Pastor and best-selling author Max Lucado recently shared that he received the spiritual gift of speaking in tongues, which he now practices during his prayer time.
“When I was 64 on a July morning, as I was praying, I began praying in tongues,” Lucado told Ed Stetzer and co-host Daniel Yang on The Stetzer Church Leaders Podcast. “I had not done anything different, except I came across the passage where the Apostle Paul said, ‘Eagerly desire the spiritual gifts’…I prayed that every morning for two or three weeks. And then one morning, early in the morning, I began praying in a heavenly language.”
Lucado, the teaching minister at Oak Hills Church in San Antonio, Texas, published his latest book, Help Is Here: Finding Fresh Strength and Purpose in the Power of the Holy Spirit, last September.
As reported by ChurchLeaders.com, despite growing up in church, Lucado did not learn much about the Holy Spirit until his senior year of high school, when he met an evangelist during the Jesus Movement.
“I was invited even to receive the gift of praying in tongues,” said Lucado.
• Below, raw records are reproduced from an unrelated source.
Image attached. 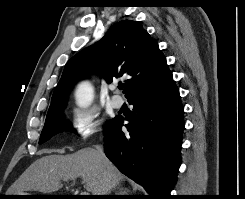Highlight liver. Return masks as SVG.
<instances>
[{"label": "liver", "instance_id": "1", "mask_svg": "<svg viewBox=\"0 0 245 199\" xmlns=\"http://www.w3.org/2000/svg\"><path fill=\"white\" fill-rule=\"evenodd\" d=\"M105 175L109 177L111 189L116 188L124 178L108 159L102 161L96 149L83 148L70 155H48L36 160L12 185L9 193H52L62 187L61 180L81 177L86 190L92 195H99Z\"/></svg>", "mask_w": 245, "mask_h": 199}]
</instances>
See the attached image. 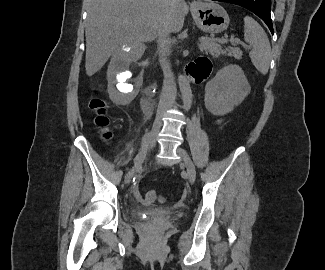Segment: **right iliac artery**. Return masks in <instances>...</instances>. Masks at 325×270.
Wrapping results in <instances>:
<instances>
[{
	"label": "right iliac artery",
	"instance_id": "right-iliac-artery-1",
	"mask_svg": "<svg viewBox=\"0 0 325 270\" xmlns=\"http://www.w3.org/2000/svg\"><path fill=\"white\" fill-rule=\"evenodd\" d=\"M148 146V135H145L142 141V146L141 149L139 151V153L137 154V156L135 157L134 161H137L141 156H143V154L145 153L146 149Z\"/></svg>",
	"mask_w": 325,
	"mask_h": 270
}]
</instances>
He noted that he was willing to receive the gift at the time, “but nothing happened.” He added that he was not truly following God at the time and later returned to his “old ways.”
Lucado returned to God in his twenties and entered the ministry. When he was in his early thirties, however, he became overwhelmed by the pressures of ministry.
“That’s when the wheels came off again,” he said. “I was that pastor who wanted to do everything just right and solve every problem, answer every question, and developed insomnia stressed out. My wife was depressed, clinically depressed. I was a mess. I couldn’t sleep at night. And that’s when I began to understand John 14 of the Holy Spirit as a friend and a comforter.”
Although he believed he had received the Holy Spirit when he first decided to trust in Christ, Lucado said he “didn’t know how to follow him and how to respond to him.”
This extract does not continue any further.